Yes, you can align against known mRNAs, and, if you have a novel exon via alternate splicing, align against genomic DNA. This will work if your RNA-Seq data contains an allele of a SNP that is different from the reference genome - you'll see that difference and it may align with a known SNP.
On the other hand, the source of your RNA-Seq data may contain only the reference allele of the SNP, matching with the genomic or RefSeq mRNA perfectly. In this case, you'd like to align or compare to known SNPs to see what is present.
The third possibility is one where the source is heterozygous - two alleles at one position. Exactly how you detect this depends on how your RNA-Seq data were assembled into mRNAs. If the two alleles, say A and G, are each expressed at roughly the same levels, does the mRNA carry an A, G, R, or N at that position? What about the situation when you have allele-specific differences in expression of the gene, where the A level has 9 transcripts for every one with the G. Perhaps your assembler called an A, when in reality the situation is: G is present, was detected, but is less stable/preferred. If you are aligning the individual reads and see this allele difference, the assessment is much easier.

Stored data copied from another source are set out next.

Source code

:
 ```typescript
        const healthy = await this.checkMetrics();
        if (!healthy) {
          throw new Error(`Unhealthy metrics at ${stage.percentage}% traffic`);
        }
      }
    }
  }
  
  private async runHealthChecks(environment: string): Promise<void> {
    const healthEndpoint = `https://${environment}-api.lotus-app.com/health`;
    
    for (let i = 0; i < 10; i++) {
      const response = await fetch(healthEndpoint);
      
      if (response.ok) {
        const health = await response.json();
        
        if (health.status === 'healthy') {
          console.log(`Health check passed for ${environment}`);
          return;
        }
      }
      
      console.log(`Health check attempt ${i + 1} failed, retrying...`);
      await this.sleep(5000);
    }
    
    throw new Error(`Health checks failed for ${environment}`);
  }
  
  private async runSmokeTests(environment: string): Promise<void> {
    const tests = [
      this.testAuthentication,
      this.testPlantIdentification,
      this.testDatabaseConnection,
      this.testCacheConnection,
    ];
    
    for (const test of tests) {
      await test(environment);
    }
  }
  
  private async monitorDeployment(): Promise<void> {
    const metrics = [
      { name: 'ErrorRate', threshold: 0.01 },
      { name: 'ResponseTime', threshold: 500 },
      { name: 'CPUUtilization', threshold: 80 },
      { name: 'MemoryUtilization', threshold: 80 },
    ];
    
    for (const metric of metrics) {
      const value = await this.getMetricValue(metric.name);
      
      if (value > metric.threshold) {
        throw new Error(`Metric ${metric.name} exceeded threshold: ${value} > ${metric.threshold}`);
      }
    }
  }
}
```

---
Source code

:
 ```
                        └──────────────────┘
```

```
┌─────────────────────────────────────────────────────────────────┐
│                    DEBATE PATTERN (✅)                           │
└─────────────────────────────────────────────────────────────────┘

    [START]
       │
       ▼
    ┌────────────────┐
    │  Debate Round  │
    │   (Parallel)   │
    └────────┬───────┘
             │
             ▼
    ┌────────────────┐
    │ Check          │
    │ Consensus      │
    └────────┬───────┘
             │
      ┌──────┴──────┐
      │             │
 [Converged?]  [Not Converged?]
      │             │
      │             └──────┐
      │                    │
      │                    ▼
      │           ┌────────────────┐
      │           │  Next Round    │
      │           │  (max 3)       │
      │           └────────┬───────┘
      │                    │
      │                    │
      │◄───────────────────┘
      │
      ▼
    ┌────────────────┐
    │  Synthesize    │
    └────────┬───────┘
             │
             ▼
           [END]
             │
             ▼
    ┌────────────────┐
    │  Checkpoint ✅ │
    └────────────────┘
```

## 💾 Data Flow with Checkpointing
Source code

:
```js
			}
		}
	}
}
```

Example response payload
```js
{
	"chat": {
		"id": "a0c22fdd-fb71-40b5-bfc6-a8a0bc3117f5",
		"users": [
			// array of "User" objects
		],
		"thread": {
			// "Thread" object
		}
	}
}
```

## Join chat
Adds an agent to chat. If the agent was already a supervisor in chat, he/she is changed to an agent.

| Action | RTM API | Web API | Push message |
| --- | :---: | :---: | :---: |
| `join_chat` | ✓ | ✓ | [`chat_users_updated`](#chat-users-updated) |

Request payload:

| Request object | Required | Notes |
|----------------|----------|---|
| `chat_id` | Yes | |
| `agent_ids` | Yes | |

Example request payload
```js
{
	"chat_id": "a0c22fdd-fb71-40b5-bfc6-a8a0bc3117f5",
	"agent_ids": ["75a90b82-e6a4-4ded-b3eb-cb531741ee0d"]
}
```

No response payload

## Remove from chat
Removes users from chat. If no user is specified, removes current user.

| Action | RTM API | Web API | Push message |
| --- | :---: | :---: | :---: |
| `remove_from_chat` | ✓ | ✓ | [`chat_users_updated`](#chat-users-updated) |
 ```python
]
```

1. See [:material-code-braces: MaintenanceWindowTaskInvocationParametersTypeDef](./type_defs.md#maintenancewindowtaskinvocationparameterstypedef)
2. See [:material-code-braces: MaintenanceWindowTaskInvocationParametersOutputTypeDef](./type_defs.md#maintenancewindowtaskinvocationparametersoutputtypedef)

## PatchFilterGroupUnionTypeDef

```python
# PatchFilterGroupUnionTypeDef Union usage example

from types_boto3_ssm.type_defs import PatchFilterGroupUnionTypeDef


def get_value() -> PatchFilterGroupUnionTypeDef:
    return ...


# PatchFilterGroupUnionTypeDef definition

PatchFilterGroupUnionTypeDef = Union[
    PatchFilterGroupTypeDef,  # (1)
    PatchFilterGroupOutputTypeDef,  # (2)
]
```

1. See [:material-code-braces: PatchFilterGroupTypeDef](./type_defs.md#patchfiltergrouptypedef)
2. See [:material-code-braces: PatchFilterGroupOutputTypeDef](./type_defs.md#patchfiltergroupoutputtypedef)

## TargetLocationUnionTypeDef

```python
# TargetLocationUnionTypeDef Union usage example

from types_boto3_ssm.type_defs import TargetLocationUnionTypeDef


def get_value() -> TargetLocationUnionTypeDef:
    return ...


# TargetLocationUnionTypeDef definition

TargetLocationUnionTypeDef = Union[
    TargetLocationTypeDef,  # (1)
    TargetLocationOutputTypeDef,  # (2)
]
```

Sounds like you have figured it. However, since you are looking at RNAseq, I recommend you use a splice-aware tool like tophat/bowtie for alignment. This will allow your RNAseq reads which span exon junctions (gapped alignments) to also be viewed and should result in better total coverage. I don't think eland does a terribly good job aligning RNAseq data to the reference genome.
I was also looking for the mutations in RNA seq data. I used Tophat/bowtie and samtools for data. The .bam file include the variants (including both SNP's and mutants) How can we differentiate them?
Tophat gives great output files (.bed files of insertions, deletions and junctions) and it can be viewed in UCSC genome browser. Through these .bed files, is it possible to detect the mutations only?